**WHAT YOU HAVE TO DO:**
Answer these questions from the news item below on the death of Nicanor E. Yńiguez.
(a) In what year was he Speaker of the Batasang Pambansa?
(b) What did he die of, according to his grandson?
(c) Where was his right leg amputated?
START EXCERPTED PASSAGE
Former speaker Nicanor
E. Yńiguez, 92
By BONG PEDALINO (PIA
Southern Leyte)
April 15, 2007
MAASIN CITY, Southern
Leyte – The grand old man of Southern Leyte politics, former Speaker
of the Batasang Pambansa in 1984, Nicanor Espina Yńiguez, passed away
last Friday at 4:30 p.m. at the Salvacion Oppus Yńiguez Memorial
Provincial Hospital here. He was 92.
Yńiguez died of
pneumonia, according to Carlos Lerias, a grandson.
The late Speaker had
been hospitalized for quite some time, sitting in a wheelchair inside
the provincial hospital, and at one moment he was brought to a Cebu
hospital, where his right leg was amputated for diabetes
complications.
"After we (immediate
family members) gathered around and said our (goodbyes), my Tatay took
his last breath. He just went to sleep,” Lerias said.
END EXCERPTED PASSAGE
START AVAILABLE DATA
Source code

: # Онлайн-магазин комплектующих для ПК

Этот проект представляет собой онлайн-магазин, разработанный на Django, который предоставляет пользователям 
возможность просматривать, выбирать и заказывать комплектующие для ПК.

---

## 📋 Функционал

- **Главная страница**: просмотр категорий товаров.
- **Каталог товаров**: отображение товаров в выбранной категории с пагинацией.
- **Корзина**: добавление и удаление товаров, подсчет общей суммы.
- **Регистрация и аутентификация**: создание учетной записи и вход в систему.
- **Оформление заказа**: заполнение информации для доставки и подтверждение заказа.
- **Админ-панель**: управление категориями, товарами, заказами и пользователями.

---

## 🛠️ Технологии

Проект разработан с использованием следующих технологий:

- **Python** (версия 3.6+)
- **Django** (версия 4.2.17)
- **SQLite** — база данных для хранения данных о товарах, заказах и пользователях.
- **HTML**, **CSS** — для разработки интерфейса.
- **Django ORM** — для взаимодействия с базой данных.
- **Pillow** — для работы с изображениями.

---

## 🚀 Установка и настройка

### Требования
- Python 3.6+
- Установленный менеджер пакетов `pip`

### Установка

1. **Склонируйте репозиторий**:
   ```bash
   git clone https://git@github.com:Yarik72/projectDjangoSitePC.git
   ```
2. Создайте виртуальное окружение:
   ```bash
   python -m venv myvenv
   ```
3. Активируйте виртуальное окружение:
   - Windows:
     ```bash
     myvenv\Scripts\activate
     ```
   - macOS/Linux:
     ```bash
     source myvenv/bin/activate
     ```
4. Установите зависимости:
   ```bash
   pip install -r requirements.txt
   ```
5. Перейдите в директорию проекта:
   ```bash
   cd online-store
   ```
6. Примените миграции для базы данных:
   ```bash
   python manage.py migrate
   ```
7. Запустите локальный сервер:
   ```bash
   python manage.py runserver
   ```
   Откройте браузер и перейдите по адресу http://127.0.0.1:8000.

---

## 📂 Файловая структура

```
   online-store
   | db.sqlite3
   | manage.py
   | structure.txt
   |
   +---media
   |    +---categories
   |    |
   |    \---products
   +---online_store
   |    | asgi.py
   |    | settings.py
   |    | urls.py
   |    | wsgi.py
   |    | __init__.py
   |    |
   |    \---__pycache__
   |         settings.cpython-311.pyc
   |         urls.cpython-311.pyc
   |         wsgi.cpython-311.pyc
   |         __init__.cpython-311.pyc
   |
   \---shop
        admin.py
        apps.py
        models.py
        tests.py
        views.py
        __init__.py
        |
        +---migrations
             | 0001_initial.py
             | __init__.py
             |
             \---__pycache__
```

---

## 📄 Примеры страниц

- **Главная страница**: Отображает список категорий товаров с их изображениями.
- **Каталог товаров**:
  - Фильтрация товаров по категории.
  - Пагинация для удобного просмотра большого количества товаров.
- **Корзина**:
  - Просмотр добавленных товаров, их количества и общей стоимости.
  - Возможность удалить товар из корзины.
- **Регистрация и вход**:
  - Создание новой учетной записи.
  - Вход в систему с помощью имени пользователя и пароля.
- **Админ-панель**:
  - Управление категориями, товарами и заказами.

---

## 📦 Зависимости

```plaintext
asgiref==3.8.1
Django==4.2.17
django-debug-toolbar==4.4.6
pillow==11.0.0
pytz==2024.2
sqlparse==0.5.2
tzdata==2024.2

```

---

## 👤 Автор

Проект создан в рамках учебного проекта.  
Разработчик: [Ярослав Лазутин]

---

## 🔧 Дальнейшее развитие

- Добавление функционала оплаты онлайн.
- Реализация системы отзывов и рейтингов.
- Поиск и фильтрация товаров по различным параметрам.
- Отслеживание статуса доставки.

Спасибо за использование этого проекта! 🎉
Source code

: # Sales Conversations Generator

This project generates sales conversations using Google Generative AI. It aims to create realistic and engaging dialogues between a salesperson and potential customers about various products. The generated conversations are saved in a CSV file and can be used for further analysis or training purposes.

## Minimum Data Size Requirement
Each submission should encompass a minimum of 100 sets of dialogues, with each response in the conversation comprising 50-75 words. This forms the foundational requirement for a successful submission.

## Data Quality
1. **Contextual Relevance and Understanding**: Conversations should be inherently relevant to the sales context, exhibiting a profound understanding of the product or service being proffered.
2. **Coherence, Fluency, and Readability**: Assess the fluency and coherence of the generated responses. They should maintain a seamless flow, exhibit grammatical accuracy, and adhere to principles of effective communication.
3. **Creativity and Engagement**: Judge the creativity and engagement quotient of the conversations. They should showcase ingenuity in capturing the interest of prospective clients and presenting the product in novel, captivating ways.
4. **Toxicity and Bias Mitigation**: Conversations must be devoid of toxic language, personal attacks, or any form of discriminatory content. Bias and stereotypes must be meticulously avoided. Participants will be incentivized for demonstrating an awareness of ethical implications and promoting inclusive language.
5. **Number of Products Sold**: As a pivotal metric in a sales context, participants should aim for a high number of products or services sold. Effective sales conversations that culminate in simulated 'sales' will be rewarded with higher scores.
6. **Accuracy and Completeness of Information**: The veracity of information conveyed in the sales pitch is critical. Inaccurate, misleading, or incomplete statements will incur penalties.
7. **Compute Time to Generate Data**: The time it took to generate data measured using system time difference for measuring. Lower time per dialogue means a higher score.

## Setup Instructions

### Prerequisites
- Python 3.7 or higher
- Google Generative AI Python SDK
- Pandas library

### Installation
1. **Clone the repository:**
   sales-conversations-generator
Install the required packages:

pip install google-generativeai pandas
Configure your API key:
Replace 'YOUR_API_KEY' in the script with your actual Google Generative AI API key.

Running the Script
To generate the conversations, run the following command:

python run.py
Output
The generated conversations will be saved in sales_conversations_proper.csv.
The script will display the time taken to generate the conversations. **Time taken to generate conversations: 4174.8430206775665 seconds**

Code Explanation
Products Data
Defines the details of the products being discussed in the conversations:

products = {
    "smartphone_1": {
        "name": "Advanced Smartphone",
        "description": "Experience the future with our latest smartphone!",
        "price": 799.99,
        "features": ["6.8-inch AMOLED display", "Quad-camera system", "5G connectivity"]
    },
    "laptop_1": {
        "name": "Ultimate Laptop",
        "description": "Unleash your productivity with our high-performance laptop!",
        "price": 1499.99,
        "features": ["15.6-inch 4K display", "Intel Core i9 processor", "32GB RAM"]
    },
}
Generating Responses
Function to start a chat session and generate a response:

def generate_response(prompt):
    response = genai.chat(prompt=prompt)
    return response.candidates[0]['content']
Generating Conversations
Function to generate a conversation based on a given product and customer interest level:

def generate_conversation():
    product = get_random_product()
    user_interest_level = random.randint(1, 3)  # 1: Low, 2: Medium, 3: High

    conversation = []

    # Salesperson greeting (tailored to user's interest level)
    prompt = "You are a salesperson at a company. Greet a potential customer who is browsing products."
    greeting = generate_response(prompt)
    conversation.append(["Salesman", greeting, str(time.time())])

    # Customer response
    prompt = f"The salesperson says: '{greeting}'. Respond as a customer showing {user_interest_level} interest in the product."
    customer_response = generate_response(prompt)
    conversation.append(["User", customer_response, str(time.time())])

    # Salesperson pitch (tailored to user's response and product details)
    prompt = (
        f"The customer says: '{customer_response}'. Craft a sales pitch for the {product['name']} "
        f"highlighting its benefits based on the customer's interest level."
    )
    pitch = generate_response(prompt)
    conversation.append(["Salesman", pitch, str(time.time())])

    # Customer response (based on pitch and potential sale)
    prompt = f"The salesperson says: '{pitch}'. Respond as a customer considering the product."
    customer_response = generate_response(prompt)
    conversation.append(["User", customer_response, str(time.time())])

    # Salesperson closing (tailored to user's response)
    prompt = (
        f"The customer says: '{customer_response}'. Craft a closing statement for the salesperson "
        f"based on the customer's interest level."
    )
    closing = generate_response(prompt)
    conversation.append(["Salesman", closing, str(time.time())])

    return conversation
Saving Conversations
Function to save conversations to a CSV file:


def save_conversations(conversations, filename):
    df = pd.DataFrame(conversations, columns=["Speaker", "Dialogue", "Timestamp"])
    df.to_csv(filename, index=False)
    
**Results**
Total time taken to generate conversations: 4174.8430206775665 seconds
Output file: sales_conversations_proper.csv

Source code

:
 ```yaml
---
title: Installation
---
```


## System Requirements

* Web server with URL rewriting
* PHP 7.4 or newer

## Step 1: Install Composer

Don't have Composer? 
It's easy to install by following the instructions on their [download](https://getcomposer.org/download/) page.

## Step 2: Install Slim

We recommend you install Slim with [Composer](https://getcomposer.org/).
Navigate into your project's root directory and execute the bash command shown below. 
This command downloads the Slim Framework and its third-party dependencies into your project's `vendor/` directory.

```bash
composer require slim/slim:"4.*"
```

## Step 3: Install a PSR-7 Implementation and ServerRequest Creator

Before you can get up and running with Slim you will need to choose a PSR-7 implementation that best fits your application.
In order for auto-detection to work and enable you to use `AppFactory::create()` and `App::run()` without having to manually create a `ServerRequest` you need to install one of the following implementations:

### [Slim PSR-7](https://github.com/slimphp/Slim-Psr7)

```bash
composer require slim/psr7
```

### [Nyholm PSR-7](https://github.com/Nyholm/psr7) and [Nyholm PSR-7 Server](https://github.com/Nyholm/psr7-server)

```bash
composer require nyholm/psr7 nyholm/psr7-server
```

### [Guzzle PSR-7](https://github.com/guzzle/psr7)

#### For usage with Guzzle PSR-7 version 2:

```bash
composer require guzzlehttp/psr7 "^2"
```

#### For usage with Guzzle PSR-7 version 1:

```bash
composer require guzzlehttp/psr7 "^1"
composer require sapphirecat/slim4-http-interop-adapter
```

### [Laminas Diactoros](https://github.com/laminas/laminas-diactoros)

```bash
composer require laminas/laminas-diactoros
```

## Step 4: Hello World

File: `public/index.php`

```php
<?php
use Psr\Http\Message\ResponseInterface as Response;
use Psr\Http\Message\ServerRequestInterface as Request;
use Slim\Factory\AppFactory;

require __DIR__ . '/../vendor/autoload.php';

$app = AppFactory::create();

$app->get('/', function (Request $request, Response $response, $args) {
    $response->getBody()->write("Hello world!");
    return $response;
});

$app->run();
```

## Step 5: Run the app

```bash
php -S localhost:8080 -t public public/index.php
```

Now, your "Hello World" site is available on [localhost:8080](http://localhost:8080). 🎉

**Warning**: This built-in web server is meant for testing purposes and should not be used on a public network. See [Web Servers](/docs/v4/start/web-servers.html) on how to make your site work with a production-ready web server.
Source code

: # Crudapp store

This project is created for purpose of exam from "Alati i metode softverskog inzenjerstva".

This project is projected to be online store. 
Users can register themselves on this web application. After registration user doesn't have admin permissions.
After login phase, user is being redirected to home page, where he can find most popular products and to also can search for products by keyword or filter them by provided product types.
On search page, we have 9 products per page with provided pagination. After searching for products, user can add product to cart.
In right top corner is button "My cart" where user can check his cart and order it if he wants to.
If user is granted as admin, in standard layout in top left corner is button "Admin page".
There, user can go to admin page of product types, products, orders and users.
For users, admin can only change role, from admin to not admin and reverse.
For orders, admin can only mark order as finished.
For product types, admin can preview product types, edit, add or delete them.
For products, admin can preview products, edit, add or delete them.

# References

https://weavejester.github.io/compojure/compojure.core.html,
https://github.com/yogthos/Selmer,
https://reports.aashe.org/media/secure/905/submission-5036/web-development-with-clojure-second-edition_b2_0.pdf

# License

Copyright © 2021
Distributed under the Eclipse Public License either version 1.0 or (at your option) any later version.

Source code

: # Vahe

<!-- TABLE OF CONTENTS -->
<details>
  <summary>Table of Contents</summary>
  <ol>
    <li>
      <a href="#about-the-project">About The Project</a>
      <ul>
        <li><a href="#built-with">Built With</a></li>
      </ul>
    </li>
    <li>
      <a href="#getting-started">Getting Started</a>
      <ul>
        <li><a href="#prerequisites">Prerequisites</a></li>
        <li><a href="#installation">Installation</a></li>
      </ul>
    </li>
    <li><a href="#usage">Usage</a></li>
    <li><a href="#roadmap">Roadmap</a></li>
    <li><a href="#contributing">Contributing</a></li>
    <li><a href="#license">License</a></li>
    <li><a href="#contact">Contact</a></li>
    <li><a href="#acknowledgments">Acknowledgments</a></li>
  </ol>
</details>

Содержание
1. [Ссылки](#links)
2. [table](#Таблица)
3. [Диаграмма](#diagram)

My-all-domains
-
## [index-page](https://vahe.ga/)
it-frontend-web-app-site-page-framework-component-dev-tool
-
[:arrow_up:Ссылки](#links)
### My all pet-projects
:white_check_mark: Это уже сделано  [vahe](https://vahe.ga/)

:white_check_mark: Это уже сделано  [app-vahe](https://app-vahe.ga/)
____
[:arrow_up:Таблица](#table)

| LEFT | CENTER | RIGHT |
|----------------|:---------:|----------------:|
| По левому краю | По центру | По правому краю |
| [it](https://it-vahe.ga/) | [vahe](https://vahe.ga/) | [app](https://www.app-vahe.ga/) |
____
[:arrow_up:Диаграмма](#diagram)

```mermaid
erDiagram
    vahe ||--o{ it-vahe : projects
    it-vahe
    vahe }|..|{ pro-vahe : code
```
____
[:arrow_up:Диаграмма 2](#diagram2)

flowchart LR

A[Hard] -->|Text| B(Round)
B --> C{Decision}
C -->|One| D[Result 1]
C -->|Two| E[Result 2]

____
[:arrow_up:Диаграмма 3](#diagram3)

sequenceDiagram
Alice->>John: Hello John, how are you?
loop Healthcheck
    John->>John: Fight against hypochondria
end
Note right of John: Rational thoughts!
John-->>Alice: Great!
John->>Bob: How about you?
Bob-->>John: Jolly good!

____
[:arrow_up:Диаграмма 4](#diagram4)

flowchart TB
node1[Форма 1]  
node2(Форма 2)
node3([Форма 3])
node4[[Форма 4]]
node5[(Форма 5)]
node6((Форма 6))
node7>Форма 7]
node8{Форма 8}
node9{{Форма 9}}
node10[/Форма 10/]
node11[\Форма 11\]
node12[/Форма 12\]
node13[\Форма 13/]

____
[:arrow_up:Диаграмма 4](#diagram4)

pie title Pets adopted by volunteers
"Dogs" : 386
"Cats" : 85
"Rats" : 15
END AVAILABLE DATA
**SOLUTION FOR THIS TASK:**
(a) 1984
(b) Pneumonia
(c) At a Cebu hospital